- [Source passage]
'''

I ve a curious thing happening in rancher when I add a worke Rancher Users #general

I've a curious thing happening in rancher when I a...

worried-state-78253

06/24/2025, 11:32 AM

I've a curious thing happening in rancher when I add a worker to an existing cluster. It looks like the DNS servers are not being configured correctly on the new VM, this is rancher 2.11.2, harvester 1.4.1, RKE2 cluster provisioned with open-suse-micro vms. When rancher adds the new worker it cant get the CA certificate because the DNS isn't resolving -

Copy code

241.460390] cloud-init[2201]: [ERRORI
000 received while downloading the CA certificate. Sleeping for 5 seconds and trying again
246.469395] cloud-init[2201]: curl: (6) Could not resolve host: rancher.web
246.470034] cloud-init[2201]: [ERROR]
000 received while downloading the CA certificate. Sleeping for 5 seconds and trying again
251.479164] cloud-init[2201]: curl: (6) Could not resolve host: rancher.web

Now we have two dedicated DNS servers in the building, one in the harvester cluster as a VM and one bare metal, and the router advertises these as the DNS servers to use. I've tried editing the cloudinit to specify the DNS and that didn't help, so reverted that. Currently I now have 2 workers trying to start stuck in a create/destroy loop as they cant see the rancher installation. The hardware nodes can all see the DNS fine and resolve, the existing nodes in this target cluster can all see the DNS - but the newly provisioned nodes can not? I'm at a bit of a loss at present to see what is causing this.

'''

- [Aim 1] Echo back the rows from the line containing "catalogue / barcode: US 2966292" through the line containing "scientific name: Serjania yucatanensis", including both of those lines.

- [Exercise data]
'''

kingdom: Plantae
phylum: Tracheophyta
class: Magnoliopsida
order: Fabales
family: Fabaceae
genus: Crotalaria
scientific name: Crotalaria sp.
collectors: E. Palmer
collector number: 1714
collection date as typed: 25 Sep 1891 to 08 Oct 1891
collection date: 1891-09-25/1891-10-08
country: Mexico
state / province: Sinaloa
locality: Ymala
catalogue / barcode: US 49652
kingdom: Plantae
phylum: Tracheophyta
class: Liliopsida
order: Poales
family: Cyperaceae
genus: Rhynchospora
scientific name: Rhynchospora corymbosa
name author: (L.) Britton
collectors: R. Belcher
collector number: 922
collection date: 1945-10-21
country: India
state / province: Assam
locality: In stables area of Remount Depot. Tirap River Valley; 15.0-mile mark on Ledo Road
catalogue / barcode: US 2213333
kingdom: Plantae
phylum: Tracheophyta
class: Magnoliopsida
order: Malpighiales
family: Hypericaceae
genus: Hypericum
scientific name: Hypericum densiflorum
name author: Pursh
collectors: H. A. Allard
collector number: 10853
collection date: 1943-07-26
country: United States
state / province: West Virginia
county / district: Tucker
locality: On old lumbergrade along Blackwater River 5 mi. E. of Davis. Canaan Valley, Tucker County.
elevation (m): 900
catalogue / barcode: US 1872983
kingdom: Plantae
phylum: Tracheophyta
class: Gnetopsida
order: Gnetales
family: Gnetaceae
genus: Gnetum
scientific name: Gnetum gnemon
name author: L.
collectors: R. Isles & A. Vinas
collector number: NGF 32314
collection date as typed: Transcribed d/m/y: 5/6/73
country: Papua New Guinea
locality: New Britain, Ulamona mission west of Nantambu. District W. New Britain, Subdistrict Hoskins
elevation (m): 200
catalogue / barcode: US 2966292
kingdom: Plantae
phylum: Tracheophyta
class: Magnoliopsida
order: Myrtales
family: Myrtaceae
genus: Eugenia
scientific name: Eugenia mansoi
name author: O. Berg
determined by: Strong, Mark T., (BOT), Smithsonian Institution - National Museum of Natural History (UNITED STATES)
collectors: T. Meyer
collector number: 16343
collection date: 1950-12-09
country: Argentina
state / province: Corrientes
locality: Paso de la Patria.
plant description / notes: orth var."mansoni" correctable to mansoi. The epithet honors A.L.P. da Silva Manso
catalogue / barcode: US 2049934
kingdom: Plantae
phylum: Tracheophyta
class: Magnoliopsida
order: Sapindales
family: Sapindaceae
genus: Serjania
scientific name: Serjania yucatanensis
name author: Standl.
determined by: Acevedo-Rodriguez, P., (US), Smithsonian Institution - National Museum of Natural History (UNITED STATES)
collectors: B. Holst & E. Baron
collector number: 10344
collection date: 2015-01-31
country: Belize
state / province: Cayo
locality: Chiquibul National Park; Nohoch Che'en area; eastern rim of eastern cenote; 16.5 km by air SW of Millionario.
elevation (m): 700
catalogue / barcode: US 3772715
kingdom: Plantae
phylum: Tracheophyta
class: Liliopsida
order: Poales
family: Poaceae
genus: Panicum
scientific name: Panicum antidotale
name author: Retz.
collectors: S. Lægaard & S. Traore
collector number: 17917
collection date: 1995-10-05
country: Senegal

'''

- [Aim 2] In the Rancher thread, list every timestamp that appears immediately before "cloud-init[2201]" in the log output.

- [Written reply 1]
catalogue / barcode: US 2966292
kingdom: Plantae
phylum: Tracheophyta
class: Magnoliopsida
order: Myrtales
family: Myrtaceae
genus: Eugenia
scientific name: Eugenia mansoi
name author: O. Berg
determined by: Strong, Mark T., (BOT), Smithsonian Institution - National Museum of Natural History (UNITED STATES)
collectors: T. Meyer
collector number: 16343
collection date: 1950-12-09
country: Argentina
state / province: Corrientes
locality: Paso de la Patria.
plant description / notes: orth var."mansoni" correctable to mansoi. The epithet honors A.L.P. da Silva Manso
catalogue / barcode: US 2049934
kingdom: Plantae
phylum: Tracheophyta
class: Magnoliopsida
order: Sapindales
family: Sapindaceae
genus: Serjania
scientific name: Serjania yucatanensis

- [Written reply 2]
241.460390
246.469395
246.470034
251.479164